Котька хотел было рассказать о гибели Кости большого, о болезни Ульяны Григорьевны, но не стал. Дел весь в себе, на самом своем краюшке, не тронет его чужая смерть, он свою ждет. Да и вспоминать лишний раз, взбаламучивать то, что черным илом осело на душе, не хотелось.
— Как у всех, — ответил на вопрос деда Гоши. — Пойду я, очередь подходит.
— А ты и иди, внучек, иди. — Дед запахнулся полами шинели, поджал под грудью руки.
Котька кивнул ему и пошел вверх. Зинка уже наполнила бочку, отъехала в сторонку, поджидала его.
— Куда пропал? Хорошо, дяденьки помогли, — встретила она упреками.

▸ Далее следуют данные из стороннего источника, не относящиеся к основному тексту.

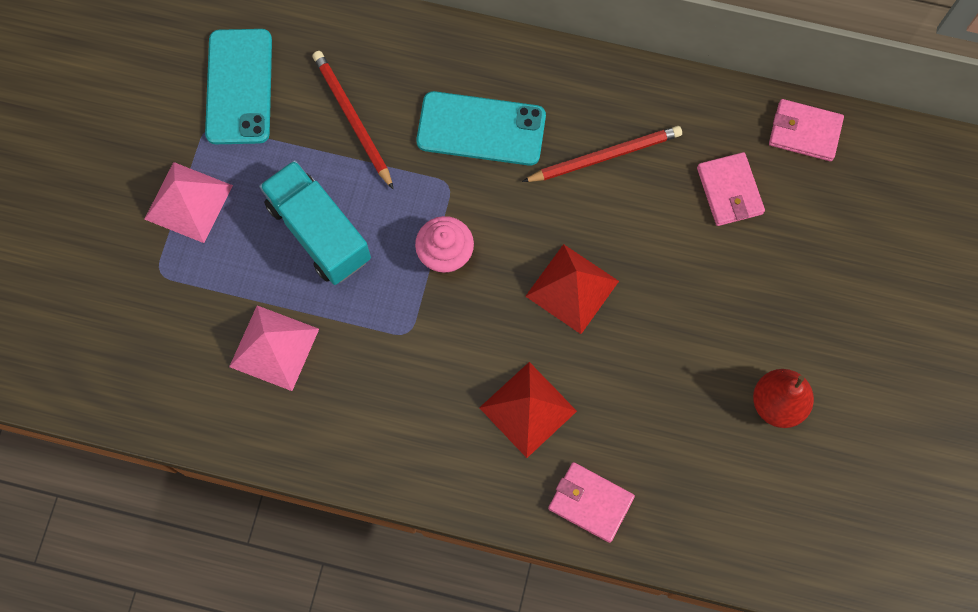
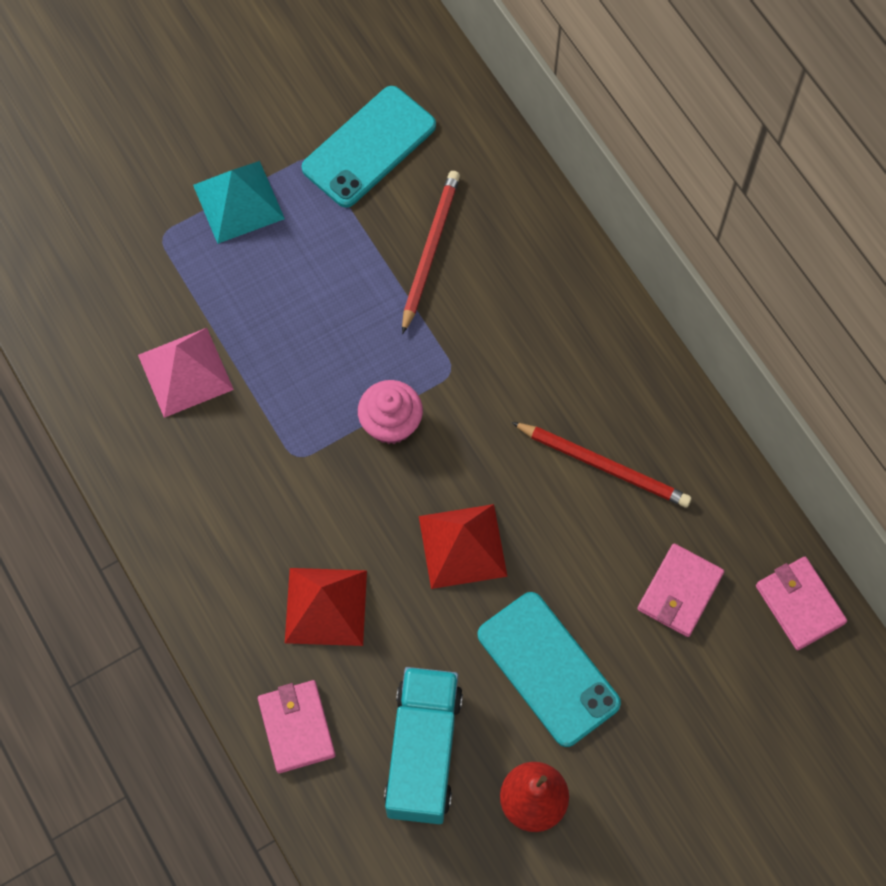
camera: 45 degrees right, 5 degrees down
pink pyramid [144,162,233,243] -> turquoise pyramid [193,161,285,244]
turquoise truck [259,160,371,285] -> turquoise truck moved to [384,667,463,824]
turquoise phone [416,91,546,166] -> turquoise phone moved to [478,592,621,747]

Дома Котьку ожидал отец, и они поехали в город, в больницу. В палате Ульяна Григорьевна встретила их напряженными глазами, будто сказала: «Все, умираю». Котька с ужасом глядел в ее глаза, понимал — они силятся что-то сказать. И он понял их просьбу. Умом ли, сердцем, а понял. Склонился над матерью, подставил лоб. И свершилось невозможное: лишенная всяческого движения, Ульяна Григорьевна приподняла голову, коснулась холодными губами его лба, как благословила, уронила голову на подушку, закрыла глаза.
Ночь провели они на скамейке, у больницы. Утром, войдя в палату, отец медленно опустился на соседнюю койку, зарыдал в ладони. Котька вцепился в спинку железной кровати, стиснул зубы, стараясь прогнать от глаз темные круги, но они наплывали все гуще, в ушах стало глухо, в них вязли чьи-то выкрики, потом пол ушел из-под ног, и наступила темнота…

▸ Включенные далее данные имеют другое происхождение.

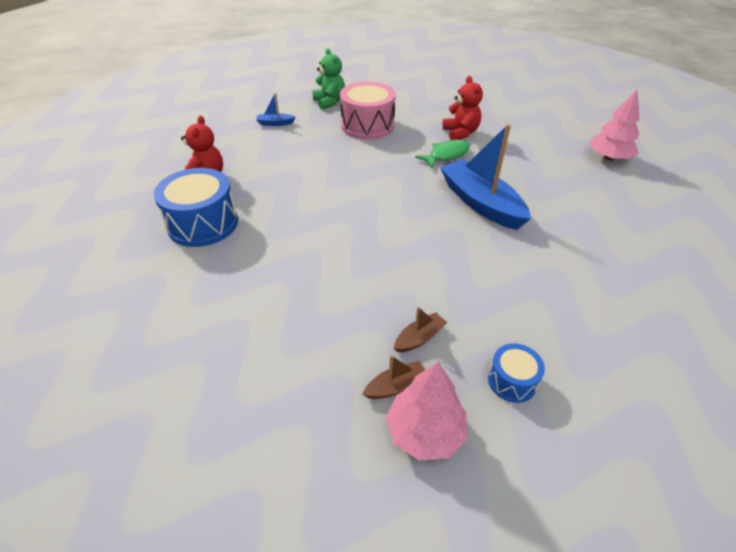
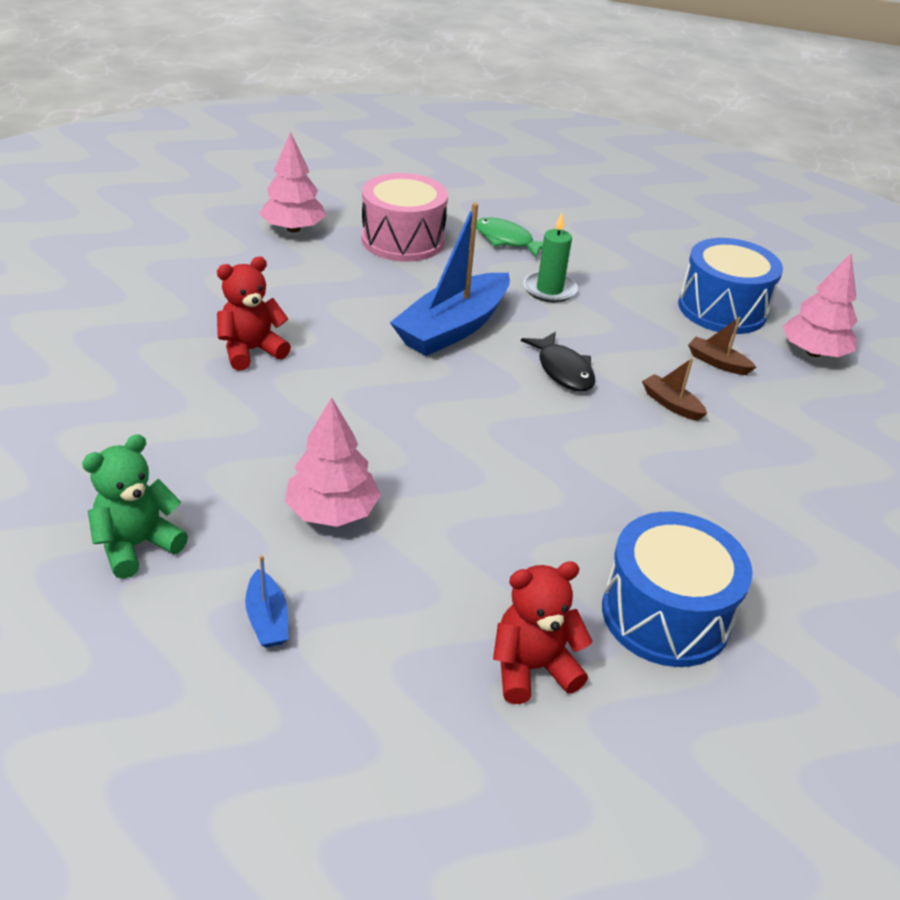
camera: 110 degrees left, 5 degrees down
pink drum [340,81,396,140] -> pink drum moved to [361,173,448,262]
brown boat [362,355,425,399] -> brown boat moved to [642,358,707,421]
green fish [415,139,470,168] -> green fish moved to [476,217,543,258]
blue drum [488,344,545,403] -> blue drum [678,238,783,334], size x1.94
none -> pink tree [285,397,381,527]
none -> black fish [521,332,595,392]
none -> green candle [523,213,578,303]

Когда он очнулся, матери в палате не было.
После похорон Ульяны Григорьевны Котька в школу больше не пошел.
Вальховскую поместили в психиатрическую лечебницу, и Вика часто стала приходить к Костроминым. Совсем редко в доме появлялась Неля; они с Катей закончили курсы и работали в госпитале.
Отец приезжал раз в неделю, когда сдавал рыбу. Вставал чуть свет и опять уезжал на озеро. Там стоял балаган, рядом склад под бочки с рыбой. Перед отъездом, вечером, сказал Котьке, чтоб тот был посерьезнее, как-никак — единственный остается мужик в доме. Против того, что Вика в общем-то перекочевала в их дом, Осип Иванович не возражал — куда девчонке податься; однако внимательно вгляделся в Котькины глаза, пригрозил: «Только обидь сироту!»